To address the two issues of low quantities of parasite DNA and human DNA contamination, the standard method adopted by the P. vivax research community is leukocyte filtration using ion-exchange columns followed by whole genome amplification (WGA) [4, 5]. This current method of obtaining P. vivax DNA from field samples is only feasible when the patient blood samples are collected in close proximity to a field laboratory because of the need to filter out the leukocytes before they lyse. This logistical issue precludes the collection of field samples from remote areas where P. vivax is endemic and thus limits our understanding of the population genetics of P. vivax. In addition, there are many samples that were collected before leukocyte depletion became a standard technique. As of now these samples cannot be analyzed via whole genome sequencing prohibiting the use of these samples to study ofhow P. vivax has evolved over time.

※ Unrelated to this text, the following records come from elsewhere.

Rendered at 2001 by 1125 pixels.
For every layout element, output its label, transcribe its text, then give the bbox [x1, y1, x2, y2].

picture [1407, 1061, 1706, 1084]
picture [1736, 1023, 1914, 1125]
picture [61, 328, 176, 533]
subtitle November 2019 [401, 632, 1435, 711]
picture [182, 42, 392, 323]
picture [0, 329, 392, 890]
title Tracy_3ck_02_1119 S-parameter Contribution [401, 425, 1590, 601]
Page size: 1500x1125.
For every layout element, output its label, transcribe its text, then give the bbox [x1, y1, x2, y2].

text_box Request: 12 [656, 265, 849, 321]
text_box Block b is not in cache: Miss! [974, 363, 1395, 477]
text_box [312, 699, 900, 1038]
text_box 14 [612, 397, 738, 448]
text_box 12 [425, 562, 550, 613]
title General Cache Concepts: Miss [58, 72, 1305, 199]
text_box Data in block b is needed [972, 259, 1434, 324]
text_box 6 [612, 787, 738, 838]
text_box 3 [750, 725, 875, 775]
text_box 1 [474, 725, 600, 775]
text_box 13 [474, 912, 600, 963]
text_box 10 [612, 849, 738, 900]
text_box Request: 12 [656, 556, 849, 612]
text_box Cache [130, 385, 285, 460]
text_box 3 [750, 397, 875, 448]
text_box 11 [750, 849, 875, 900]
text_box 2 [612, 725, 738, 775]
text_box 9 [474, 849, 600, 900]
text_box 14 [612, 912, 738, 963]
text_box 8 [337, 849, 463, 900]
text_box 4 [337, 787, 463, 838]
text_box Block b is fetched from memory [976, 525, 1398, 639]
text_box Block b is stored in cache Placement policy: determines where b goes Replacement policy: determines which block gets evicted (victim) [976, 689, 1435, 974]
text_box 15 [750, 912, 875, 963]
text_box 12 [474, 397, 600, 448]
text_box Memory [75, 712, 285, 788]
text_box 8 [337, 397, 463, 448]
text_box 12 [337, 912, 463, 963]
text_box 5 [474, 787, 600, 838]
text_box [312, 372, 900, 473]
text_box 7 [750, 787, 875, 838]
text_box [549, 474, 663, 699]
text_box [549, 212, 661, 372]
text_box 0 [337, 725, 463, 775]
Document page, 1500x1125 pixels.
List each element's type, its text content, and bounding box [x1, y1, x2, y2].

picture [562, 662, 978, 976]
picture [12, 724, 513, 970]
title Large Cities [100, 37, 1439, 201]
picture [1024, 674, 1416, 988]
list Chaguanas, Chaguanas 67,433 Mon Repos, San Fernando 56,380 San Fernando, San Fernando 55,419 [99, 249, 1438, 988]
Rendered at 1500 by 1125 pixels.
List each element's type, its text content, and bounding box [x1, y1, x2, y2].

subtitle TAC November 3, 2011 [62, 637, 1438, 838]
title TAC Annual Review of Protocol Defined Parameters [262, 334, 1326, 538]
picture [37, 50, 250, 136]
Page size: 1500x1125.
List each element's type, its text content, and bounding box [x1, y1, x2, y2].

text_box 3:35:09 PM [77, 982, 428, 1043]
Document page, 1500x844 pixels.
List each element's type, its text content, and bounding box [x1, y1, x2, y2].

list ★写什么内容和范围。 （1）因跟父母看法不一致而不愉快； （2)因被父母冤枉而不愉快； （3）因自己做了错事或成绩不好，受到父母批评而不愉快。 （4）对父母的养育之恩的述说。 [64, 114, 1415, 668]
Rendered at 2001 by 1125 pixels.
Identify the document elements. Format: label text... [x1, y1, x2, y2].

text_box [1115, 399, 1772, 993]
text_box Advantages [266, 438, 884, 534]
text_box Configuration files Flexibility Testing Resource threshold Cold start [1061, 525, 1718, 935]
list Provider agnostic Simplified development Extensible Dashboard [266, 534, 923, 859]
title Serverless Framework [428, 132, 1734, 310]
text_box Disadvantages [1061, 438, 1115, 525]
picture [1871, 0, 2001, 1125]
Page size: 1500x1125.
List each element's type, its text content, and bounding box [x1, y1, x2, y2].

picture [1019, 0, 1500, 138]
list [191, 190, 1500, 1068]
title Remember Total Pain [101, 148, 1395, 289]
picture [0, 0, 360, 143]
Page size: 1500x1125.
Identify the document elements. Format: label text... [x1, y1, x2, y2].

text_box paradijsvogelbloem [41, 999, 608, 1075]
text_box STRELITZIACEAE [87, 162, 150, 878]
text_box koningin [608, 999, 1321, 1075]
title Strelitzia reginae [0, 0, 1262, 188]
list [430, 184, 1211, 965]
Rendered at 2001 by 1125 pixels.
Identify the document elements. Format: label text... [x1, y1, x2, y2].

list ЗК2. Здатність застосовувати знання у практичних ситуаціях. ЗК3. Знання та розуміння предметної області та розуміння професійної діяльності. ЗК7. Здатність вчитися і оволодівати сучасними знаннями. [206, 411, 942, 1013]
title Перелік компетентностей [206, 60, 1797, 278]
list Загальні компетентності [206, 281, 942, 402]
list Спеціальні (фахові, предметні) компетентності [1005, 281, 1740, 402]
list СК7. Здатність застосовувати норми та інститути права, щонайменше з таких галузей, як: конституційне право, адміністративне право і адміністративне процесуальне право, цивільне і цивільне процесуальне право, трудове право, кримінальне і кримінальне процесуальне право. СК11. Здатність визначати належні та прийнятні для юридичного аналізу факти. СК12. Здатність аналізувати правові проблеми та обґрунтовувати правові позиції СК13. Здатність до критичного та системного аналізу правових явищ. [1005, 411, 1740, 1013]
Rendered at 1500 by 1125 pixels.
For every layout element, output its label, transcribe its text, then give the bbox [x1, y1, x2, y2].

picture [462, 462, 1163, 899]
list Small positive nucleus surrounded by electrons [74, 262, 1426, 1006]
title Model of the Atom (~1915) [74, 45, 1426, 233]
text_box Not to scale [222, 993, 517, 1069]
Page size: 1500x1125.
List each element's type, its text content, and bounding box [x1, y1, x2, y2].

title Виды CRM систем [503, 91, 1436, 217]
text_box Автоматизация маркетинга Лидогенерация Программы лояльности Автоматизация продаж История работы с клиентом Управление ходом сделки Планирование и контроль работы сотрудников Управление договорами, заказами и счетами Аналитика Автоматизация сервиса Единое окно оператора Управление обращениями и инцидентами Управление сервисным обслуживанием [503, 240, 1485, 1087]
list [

Here we demonstrate the feasibility of analyzing P. vivax field samples without on-site leukocyte filtration using an in-solution hybridization capture method [6, 7]. By modifying the whole genome capture protocol designed for P. falciparum by Melnikov et al., we show that Sal1 reference genomic DNA can be used to create whole genome baits, which can then be used to extract P. vivax genomic DNA from the contaminating human DNA in both frozen samples and mock blood spots. After the whole genome extraction of P. vivax DNA and subsequent whole genome sequencing, greater than 90% of the P. vivax assembled genome (~22 million bases) can be confidently assigned a genotype, or “called.” Our whole genome sequencing results are equivalent to previous results published using the leukocyte filtration protocol, and we, therefore, propose that because of its much easier application in the field, whole genome capture is a superior method of analyzing large numbers of P. vivax field samples from diverse geographic areas.